The enum class PaginationState has six constants: REQUEST_INACTIVE, LOADING, PAGINATING, ERROR, PAGINATION_EXHAUST and EMPTY. These constants represent different states of a pagination process.

REQUEST_INACTIVE : This state represents the end of a pagination request.

LOADING : Represent the first Loading of the screen.

PAGINATING : It is set when the pagination is loading.

PAGINATION_EXHAUST : To represent the end of the pagination.

EMPTY : This state is to set an Empty screen when the first loading result is empty.

Next, we gonna add some properties to handle the notes list and the paging state.

private val _notesList =
    MutableStateFlow<MutableList<Note>>(mutableListOf())
val notesList: StateFlow<List<Note>>
    get() = _notesList.asStateFlow()

The code defines two properties: _notesList and notesList. The first one is a MutableStateFlow of type MutableList<Note>, which means it can hold and update a mutable list of notes. The second one is a StateFlow of type List<Note>, which means it can only read the list of notes. The second property is initialized by calling the asStateFlow() extension function on the first property, which creates a read-only view of the mutable state flow2.

The purpose of this code is to expose a public read-only state flow (notesList) from a private mutable state flow (_notesList). This way, the class that owns these properties can control how the state is updated, while other classes can only observe the state changes.

The same impl is for the pagingState property.

private val _pagingState =
    MutableStateFlow<PaginationState>(PaginationState.LOADING)
val pagingState: StateFlow<PaginationState>
    get() = _pagingState.asStateFlow()

We will need two more properties, one to “store” the current page and the other as a flag to paginate.

private var page = 0
var canPaginate by mutableStateOf(false)

Checkpoint!!! This is how our ViewModel class looks so far.

@HiltViewModel
class PagingRecordsViewModel @Inject constructor(
    private val notesRepositoryImpl: NotesRepository,
    private val dispatcher: CoroutineDispatcher,
) : ViewModel() {

    private val _notesList =
        MutableStateFlow<MutableList<Note>>(mutableListOf())
    val notesList: StateFlow<List<Note>>
        get() = _notesList.asStateFlow()

    private val _pagingState =
        MutableStateFlow<PaginationState>(PaginationState.LOADING)
    val pagingState: StateFlow<PaginationState>
        get() = _pagingState.asStateFlow()

    private var page = 0
    var canPaginate by mutableStateOf(false)


}

The next step is to create a function to fetch the data, I will call it getNote.

fun getNotes(subjectID: Int) {
}

Inside getNote, first of all, we are going to set the pagingState, at this point, it could be Loading or paginating.
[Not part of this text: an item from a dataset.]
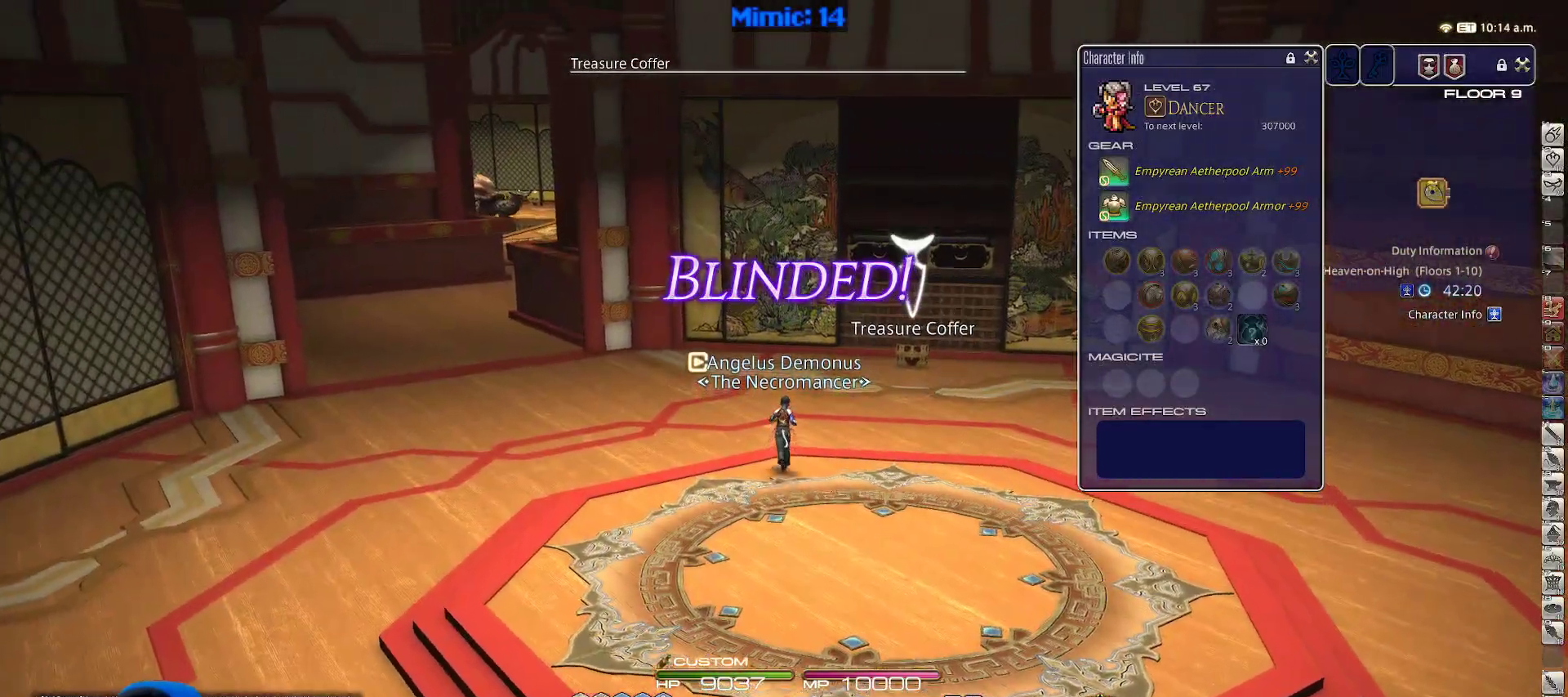
{"keys": ["lbracket", "w"], "events": [[50, "rbracket", "down"], [167, "rbracket", "up"], [500, "lbracket", "down"]]}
if (page == 0 || (canPaginate) && _pagingState.value == PaginationState.REQUEST_INACTIVE) {
    _pagingState.update { if (page == 0) PaginationState.LOADING else PaginationState.PAGINATING }
}

This piece of code is a conditional statement that checks if the following conditions are met:

• The page variable is equal to 0, which means the first page of data is requested, or
• The page variable is not equal to 0, which means a subsequent page of data is requested, and the canPaginate variable is true, which means there are more pages available, and
• The _pagingState property, which is a MutableStateFlow of type PaginationState, has a value of PaginationState.REQUEST_INACTIVE, which means there is no ongoing pagination request.
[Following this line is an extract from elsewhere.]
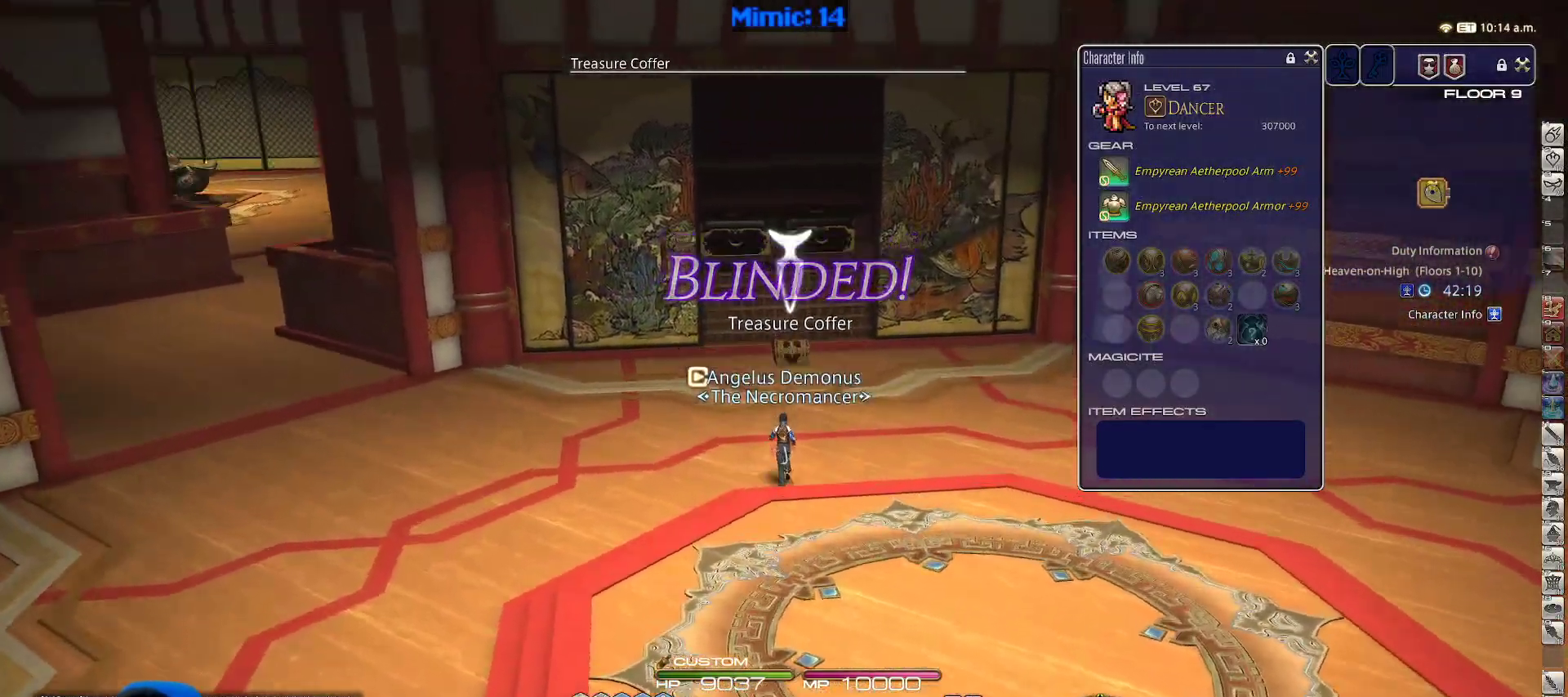
{"keys": ["w"], "events": [[100, "lbracket", "up"]]}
If all these conditions are true, then the code updates the _pagingState property by assigning a new value to it. The new value depends on the page variable:

• If the page variable is equal to 0, then the new value is PaginationState.LOADING, which means the first page of data is being loaded.
• If the page variable is not equal to 0, then the new value is PaginationState.PAGINATING, which means a subsequent page of data is being loaded.

The purpose of this code is to control the pagination process and avoid making unnecessary or duplicate requests for data. It also updates the state of the pagination process so that other classes can observe it and react accordingly.

Next, let’s make the request to our DB, this request is async, which means we will execute it inside a coroutine and a try—catch sentence.

viewModelScope.launch(dispatcher) {
    try {
        val result = notesRepositoryImpl.getPagingNotesByDate(subjectID, 5, page * 5)

    } catch (e: Exception) {
        _pagingState.update { if (page == 0) PaginationState.ERROR else PaginationState.PAGINATION_EXHAUST }
    }
}

The code launches a coroutine using the dispatcher parameter, which specifies which thread or thread pool the coroutine should run on. In this case, the dispatcher should beDispatchers.IO, which means the coroutine will run on a thread that is optimized for Input-Output (IO) operations, like network requests or database queries.

The code then tries to execute a function called notesRepositoryImpl.getPagingNotesByDate, which returns a list of notes from a repository based on some parameters. The number 5 represents the page size of the Query and the last parameter is the OFFSET(explained in the first part of this article).

This next piece of code is executed after the function notesRepositoryImpl.getPagingNotesByDate .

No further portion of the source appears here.